Second job was a bit more complex; all "free gratis," I had come by some lovely fresh local dark red beets, about golf ball sized or a wee bit larger, as pictured above.  So I Harvard'ed them, just now, in memory of a Great Treat of my childhood.  The recipe (from the ancient Purity Flour cookbook)(that's the Canadiana part) calls for a double-boiler, which I haven't had for years, but I do have a serviceable steel bowl which fits tightly in my largest Paderno steel saucepan, and that did just fine.  I had enough beets for a small "non-Harvard" serving as part of my supper...the rest went into the recipe which claims to create 6 or 8 servings.  I'll bag single servings in Ziploc bags and freeze them.  Along with the sugar, vinegar, and flour in the sauce, instant minced onion was called for.  I used onion powder instead -- and looking for it in the cupboard, I found my jar of granulated lime zest, so the beets got a shot of that as well.  Doesn't seem to have done any harm!

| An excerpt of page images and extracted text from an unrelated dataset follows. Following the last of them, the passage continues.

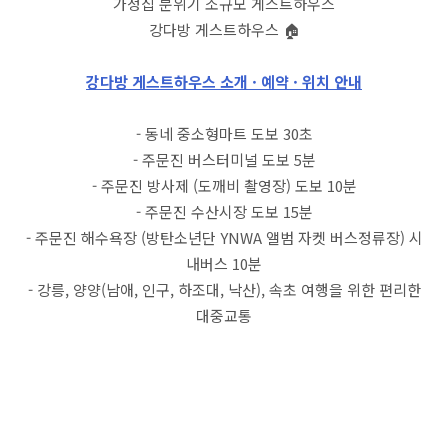
가정집 분위기 소규모 게스트하우스
강다방 게스트하우스 🏠
강다방 게스트하우스 소개 · 예약 · 위치 안내
- 동네 중소형마트 도보 30초
- 주문진 버스터미널 도보 5분
- 주문진 방사제 (도깨비 촬영장) 도보 10분
- 주문진 수산시장 도보 15분
- 주문진 해수욕장 (방탄소년단 YNWA 앨범 자켓 버스정류장) 시
내버스 10분
- 강릉, 양양(남애, 인구, 하조대, 낙산), 속초 여행을 위한 편리한
대중교통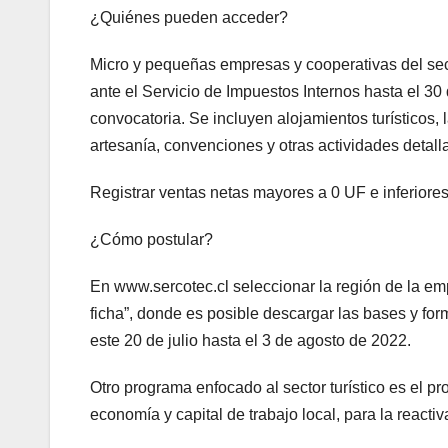
¿Quiénes pueden acceder?
Micro y pequeñas empresas y cooperativas del sect
ante el Servicio de Impuestos Internos hasta el 30
convocatoria. Se incluyen alojamientos turísticos, 
artesanía, convenciones y otras actividades detal
Registrar ventas netas mayores a 0 UF e inferiores
¿Cómo postular?
En www.sercotec.cl seleccionar la región de la emp
ficha”, donde es posible descargar las bases y for
este 20 de julio hasta el 3 de agosto de 2022.
Otro programa enfocado al sector turístico es el 
economía y capital de trabajo local, para la react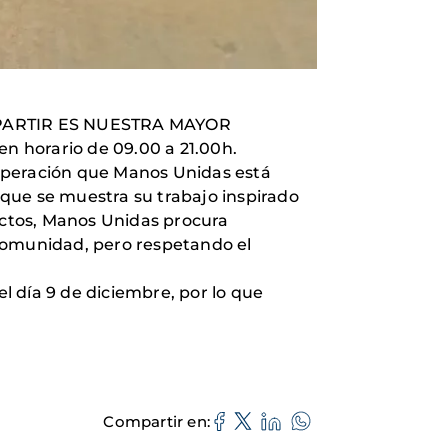
"COMPARTIR ES NUESTRA MAYOR
en horario de 09.00 a 21.00h.
ooperación que Manos Unidas está
s que se muestra su trabajo inspirado
yectos, Manos Unidas procura
 comunidad, pero respetando el
el día 9 de diciembre, por lo que
Compartir en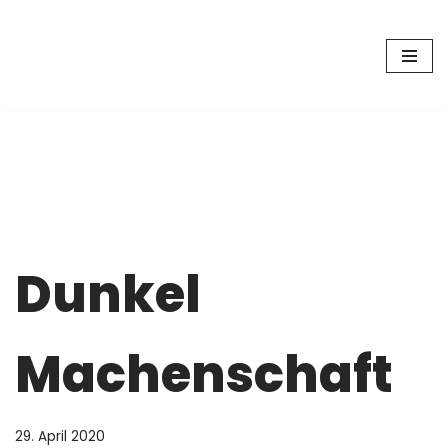
Zum
Inhalt
springen
Dunkel
Machenschaft
29. April 2020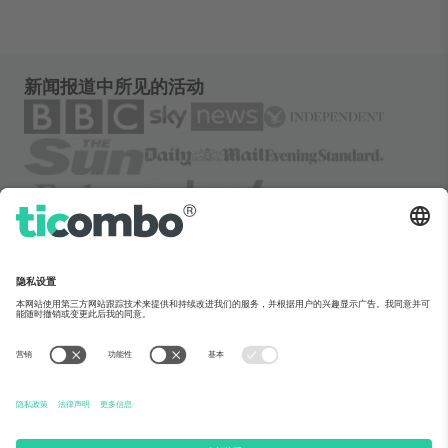
新闻报道中所见的活动
关于Ticombo
企业服务
团队介绍
常见问题
TixProtect保障计划
运作方式
法律声明
酒店预订
服务条款
世界杯专区
联盟计划
联系我们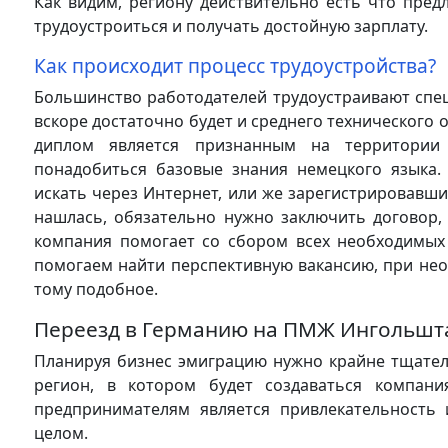
Как видим, региону действительно есть что пред
трудоустроиться и получать достойную зарплату.
Как происходит процесс трудоустройства?
Большинство работодателей трудоустраивают спе
вскоре достаточно будет и среднего технического 
диплом является признанным на территории 
понадобиться базовые знания немецкого языка.
искать через Интернет, или же зарегистрировавшис
нашлась, обязательно нужно заключить договор,
компания помогает со сбором всех необходимых
помогаем найти перспективную вакансию, при не
тому подобное.
Переезд в Германию на ПМЖ Ингольшта
Планируя бизнес эмиграцию нужно крайне тщател
регион, в котором будет создаваться компан
предпринимателям является привлекательность 
целом.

The noon meal was DINNER, today -- and supper will be a sequence of small veggie nibbles.  I find I sleep better that way...and I am going to bed very early and then waking up between 2 and 5...This morning I sat up and finished The Guernsey Literary and Potato Peel Pie Society before breakfast...having picked it up for practically nothing in a thrift shop some time back; a very satisfying read, indeed.

So I don't believe there is anything in the fridge at this point requiring urgent processing -- a comfortable feeling.  I'll assemble some salads-in-jars for the weekend; then perhaps I can turn my flagging attention to something else.

The sermon is done.  LOVE-love-love the RCL readings for this Sunday...so the sermon is a revision of one I preached -- at least six years ago, maybe nine!  I was content with it then, and I'm content with it now (and I have a 'new' congregation, praise be--"fresh ears! fresh ears!").  

Snow threatening...glad to have winter tires already installed.  The 'new' congregation is 120 km away -- 75 miles as near as makes no difference -- with the likelihood of "black ice" here and there, it behooves me to leave betimes, between 7:30 and 8 a.m. for the 10 am service.  Coffee in my big mug, a couple of muffins and some fruit for a rolling breakfast.  And I'll be driving into the sunrise; need to sit up Very Tall behind the visor for a few miles anyway. 

 


2 comments:

Amy+ said...

When you use the previously frozen jalepenos, do you cook them in something or use them as the thaw? I sometimes forget to buy a jalepeno when I am making guacamole and I am wondering if this could be an answer: to keep some frozen. I usually chop a raw one into the guacamole just to add the slightest after burner.

Crimson Rambler said...

Amy+, I just chop them up more or less finely and fling them into whatever I'm making without warming them up or waiting for them to thaw...and that seems to be fine. I put Tabasco in my guacamole so haven't tried the jalapenos. Mostly at this house they wind up in an omelet or frittata.